» What you should do
Retype every record below word for word, leaving out the pictures.

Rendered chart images
'''
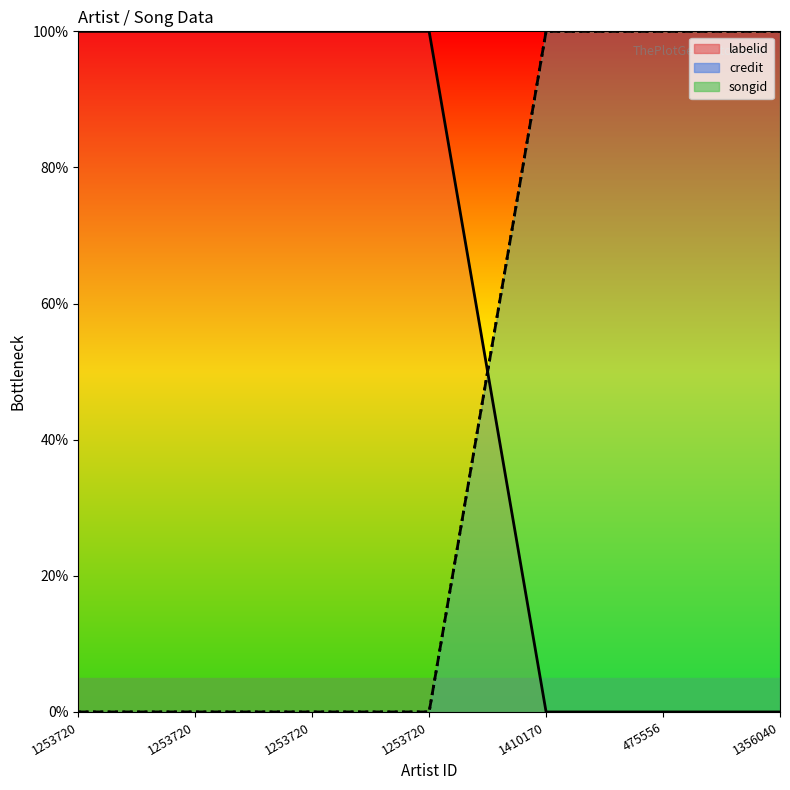

How many credit values are between 0 and 100?

7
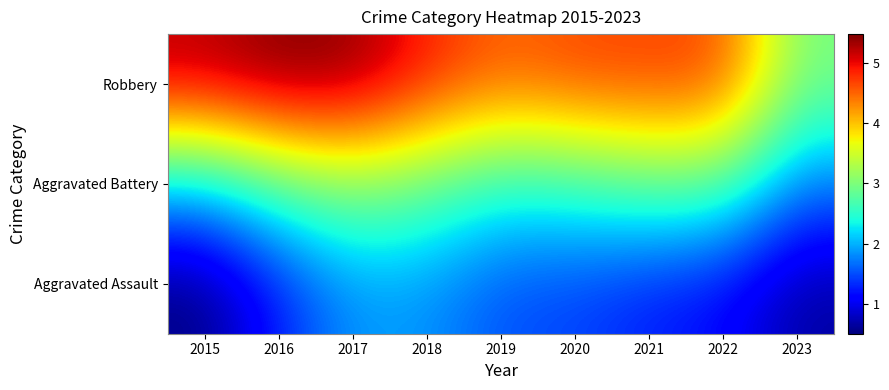

Reading right to left, transcribe all the data shown in this chart.

Aggravated Assault: 2023=0.7	2022=1.1	2021=1.3	2020=1.5	2019=1.5	2018=1.8	2017=1.9	2016=1.3	2015=0.5
Aggravated Battery: 2023=1.7	2022=2.8	2021=2.8	2020=2.5	2019=2.4	2018=2.8	2017=3.1	2016=2.7	2015=2.1
Robbery: 2023=3.0	2022=4.7	2021=4.7	2020=4.7	2019=4.5	2018=4.9	2017=5.4	2016=5.5	2015=5.2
'''
» Result below
How many credit values are between 0 and 100?

7

Reading right to left, transcribe all the data shown in this chart.

Aggravated Assault: 2023=0.7	2022=1.1	2021=1.3	2020=1.5	2019=1.5	2018=1.8	2017=1.9	2016=1.3	2015=0.5
Aggravated Battery: 2023=1.7	2022=2.8	2021=2.8	2020=2.5	2019=2.4	2018=2.8	2017=3.1	2016=2.7	2015=2.1
Robbery: 2023=3.0	2022=4.7	2021=4.7	2020=4.7	2019=4.5	2018=4.9	2017=5.4	2016=5.5	2015=5.2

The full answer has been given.